YOUR OBJECTIVE: Could you switch every "EUR" in the entries below to "RSD" and give the entries' text back otherwise unchanged? Leave the pictures out of your answer.
------------------------------------------------------------
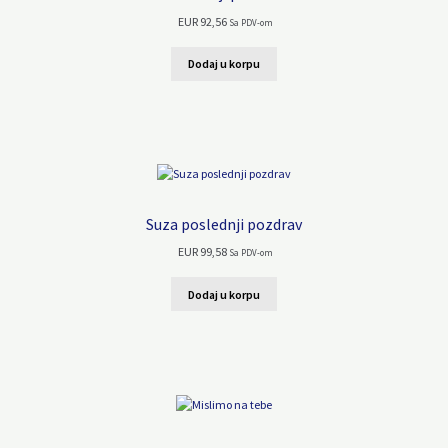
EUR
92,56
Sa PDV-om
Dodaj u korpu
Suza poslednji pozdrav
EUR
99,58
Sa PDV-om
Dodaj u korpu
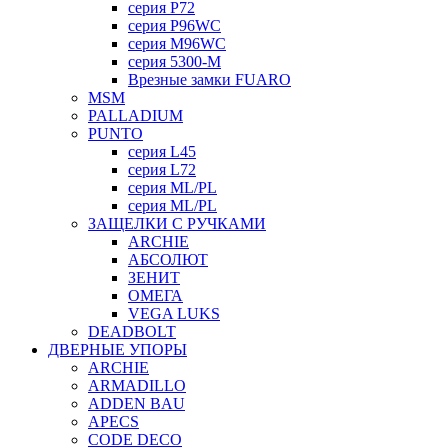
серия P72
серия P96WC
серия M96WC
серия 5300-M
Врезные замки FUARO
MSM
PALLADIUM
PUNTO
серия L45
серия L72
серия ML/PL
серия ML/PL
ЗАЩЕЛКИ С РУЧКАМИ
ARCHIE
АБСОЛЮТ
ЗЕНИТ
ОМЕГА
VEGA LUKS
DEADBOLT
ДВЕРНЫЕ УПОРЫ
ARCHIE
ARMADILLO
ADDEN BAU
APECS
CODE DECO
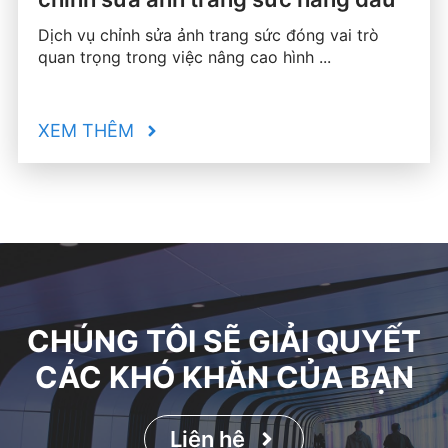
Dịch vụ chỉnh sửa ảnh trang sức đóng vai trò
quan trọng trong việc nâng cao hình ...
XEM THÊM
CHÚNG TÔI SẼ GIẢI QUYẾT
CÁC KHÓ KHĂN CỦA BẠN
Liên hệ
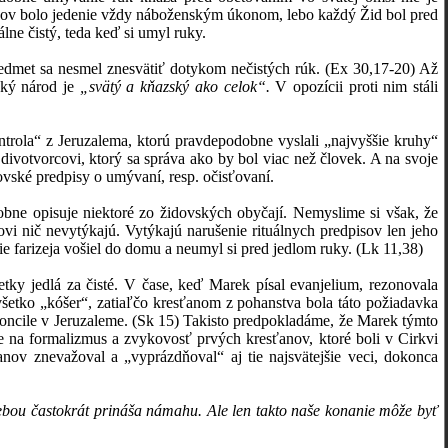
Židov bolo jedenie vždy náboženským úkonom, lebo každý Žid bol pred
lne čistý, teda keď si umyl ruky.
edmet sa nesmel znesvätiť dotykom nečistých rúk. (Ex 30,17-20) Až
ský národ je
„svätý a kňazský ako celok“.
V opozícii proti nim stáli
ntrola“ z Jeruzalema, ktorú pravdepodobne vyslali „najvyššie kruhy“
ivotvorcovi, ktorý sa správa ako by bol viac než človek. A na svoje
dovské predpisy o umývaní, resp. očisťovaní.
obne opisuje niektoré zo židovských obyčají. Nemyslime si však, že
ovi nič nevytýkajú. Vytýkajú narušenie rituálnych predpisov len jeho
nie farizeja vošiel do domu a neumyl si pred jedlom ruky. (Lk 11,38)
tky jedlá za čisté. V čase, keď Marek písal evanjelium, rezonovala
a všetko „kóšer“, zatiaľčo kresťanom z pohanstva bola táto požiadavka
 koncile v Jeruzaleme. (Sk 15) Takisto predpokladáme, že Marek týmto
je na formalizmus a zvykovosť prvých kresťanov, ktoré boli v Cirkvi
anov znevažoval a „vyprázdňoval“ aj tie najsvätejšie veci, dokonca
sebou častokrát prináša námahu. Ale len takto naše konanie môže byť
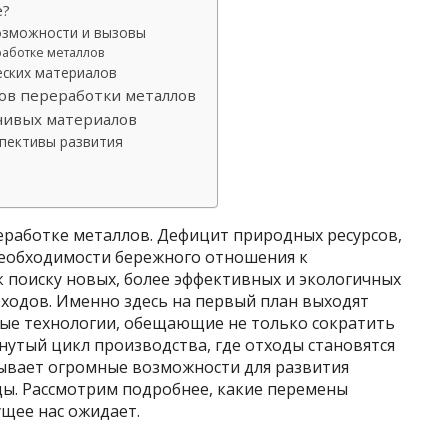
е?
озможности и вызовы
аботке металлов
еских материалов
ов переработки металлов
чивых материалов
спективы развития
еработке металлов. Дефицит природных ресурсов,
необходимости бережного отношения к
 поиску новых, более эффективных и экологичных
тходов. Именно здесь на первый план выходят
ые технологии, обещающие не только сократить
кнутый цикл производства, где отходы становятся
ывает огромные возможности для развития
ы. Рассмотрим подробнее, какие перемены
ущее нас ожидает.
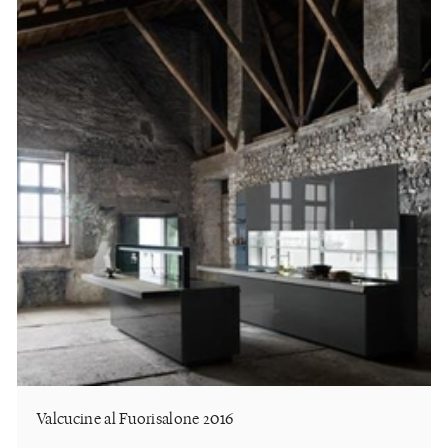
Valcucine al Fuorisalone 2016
------------------------------------------------------------
RESULT OF THE EXERCISE:
RSD
92,56
Sa PDV-om
Dodaj u korpu
Suza poslednji pozdrav
RSD
99,58
Sa PDV-om
Dodaj u korpu
серия P72
серия P96WC
серия M96WC
серия 5300-M
Врезные замки FUARO
MSM
PALLADIUM
PUNTO
серия L45
серия L72
серия ML/PL
серия ML/PL
ЗАЩЕЛКИ С РУЧКАМИ
ARCHIE
АБСОЛЮТ
ЗЕНИТ
ОМЕГА
VEGA LUKS
DEADBOLT
ДВЕРНЫЕ УПОРЫ
ARCHIE
ARMADILLO
ADDEN BAU
APECS
CODE DECO
Dịch vụ chỉnh sửa ảnh trang sức đóng vai trò
quan trọng trong việc nâng cao hình ...
XEM THÊM
CHÚNG TÔI SẼ GIẢI QUYẾT
CÁC KHÓ KHĂN CỦA BẠN
Liên hệ
Židov bolo jedenie vždy náboženským úkonom, lebo každý Žid bol pred
lne čistý, teda keď si umyl ruky.
edmet sa nesmel znesvätiť dotykom nečistých rúk. (Ex 30,17-20) Až
ský národ je
„svätý a kňazský ako celok“.
V opozícii proti nim stáli
ntrola“ z Jeruzalema, ktorú pravdepodobne vyslali „najvyššie kruhy“
ivotvorcovi, ktorý sa správa ako by bol viac než človek. A na svoje
dovské predpisy o umývaní, resp. očisťovaní.
obne opisuje niektoré zo židovských obyčají. Nemyslime si však, že
ovi nič nevytýkajú. Vytýkajú narušenie rituálnych predpisov len jeho
nie farizeja vošiel do domu a neumyl si pred jedlom ruky. (Lk 11,38)
tky jedlá za čisté. V čase, keď Marek písal evanjelium, rezonovala
a všetko „kóšer“, zatiaľčo kresťanom z pohanstva bola táto požiadavka
 koncile v Jeruzaleme. (Sk 15) Takisto predpokladáme, že Marek týmto
je na formalizmus a zvykovosť prvých kresťanov, ktoré boli v Cirkvi
anov znevažoval a „vyprázdňoval“ aj tie najsvätejšie veci, dokonca
sebou častokrát prináša námahu. Ale len takto naše konanie môže byť
е?
озможности и вызовы
аботке металлов
еских материалов
ов переработки металлов
чивых материалов
спективы развития
еработке металлов. Дефицит природных ресурсов,
необходимости бережного отношения к
 поиску новых, более эффективных и экологичных
тходов. Именно здесь на первый план выходят
ые технологии, обещающие не только сократить
кнутый цикл производства, где отходы становятся
ывает огромные возможности для развития
ы. Рассмотрим подробнее, какие перемены
ущее нас ожидает.
Valcucine al Fuorisalone 2016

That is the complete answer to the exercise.